TAU, S100B AND NSE As Blood Biomarkers In Acute Cerebrovascular Events
Onatsu J, Vanninen R, JÄkÄlÄ P, Mustonen P, Pulkki K, Korhonen M, Hedman M, HÖglund K, Blennow K, Zetterberg H, Herukka SK and Taina M.
InVivo Sep-Oct 2020;34(5):2577-2586
Background/aim: We aimed to analyze the diagnostic value of total tau (T-tau), S-100 calcium-binding protein B (S100B) and neuron-specific enolase (NSE) as blood-based biomarkers in acute ischemic stroke (AIS) or transient ischemic attack (TIA), and their correlation with symptom severity, infarct size, etiology and outcome.

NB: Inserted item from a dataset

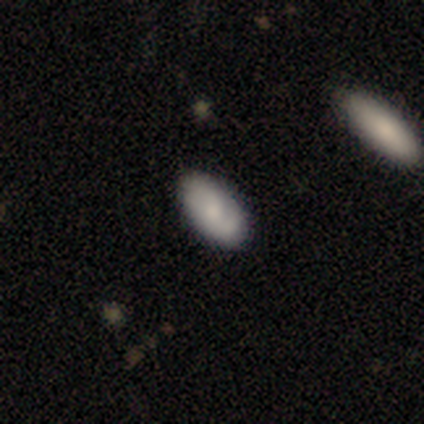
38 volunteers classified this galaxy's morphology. Smooth or featured: smooth — 71% (featured or disk — 16%)
How rounded: in between — 93% (round — 7%)
Merging: none — 79% (minor disturbance — 15%)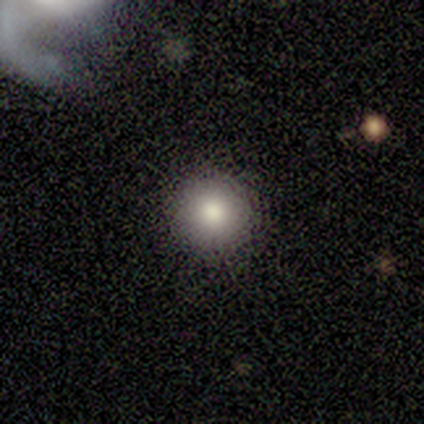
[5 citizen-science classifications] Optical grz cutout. It shows a featured or disk galaxy (60%) with no bar (100%), no spiral arms (100%) and a large central bulge (67%). Merging: none (100%).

Patients and methods: A total of 102 patients with stroke and 35 with TIA were analyzed. Subacute (63.8±50.1 h) plasma T-tau was measured with the single-molecule array (Simoa) method and NSE and S100B were evaluated for comparison. We evaluated biomarkers associations with: (i) diagnosis of AIS or TIA, (ii) cerebral infarction volume in the brain computed tomography, (iii) stroke etiology, (iv) clinical stroke severity and (iv) functional outcome after three months.
Results: T-tau was higher in patients with stroke [1.0 pg/ml (IQR=0.3-2.2)] than with TIA [0.5 pg/ml (IQR=0.2-1.0), p=0.02]. The levels of S100B were also increased in stroke [0.082 μg/l (IQR=0.049-0.157)] patients compared to TIA patients [0.045 μg/l (IQR=0.03-0.073), p<0.001]. However, when the results were adjusted for confounders, significance was lost. Serum levels of NSE among patients with AIS [11.85 μg/l (IQR=9.30-16.14)] compared to those with TIA [10.96 μg/l (IQR=7.98-15.33), p=0.30] were equal. T-tau and S100B concentrations significantly correlated with cerebral infarction volume (r=0.412, p<0.001) and (r=0.597, p<0.001), also after corrections (p<0.001). mRS scores at three-month follow-up correlated with T-tau (r=0.248, p=0.016) and S100B concentrations (r=0.205, p=0.045).
Conclusion: For the diagnosis of TIA vs. AIS, blood T-tau and S100B concentrations discriminated only modestly. Additionally, groups were not separable after measuring of T-tau and S100B levels in the blood. T-tau and S100B concentrations correlated with the infarct size, but were not alone predictive for functional outcome at 3 months.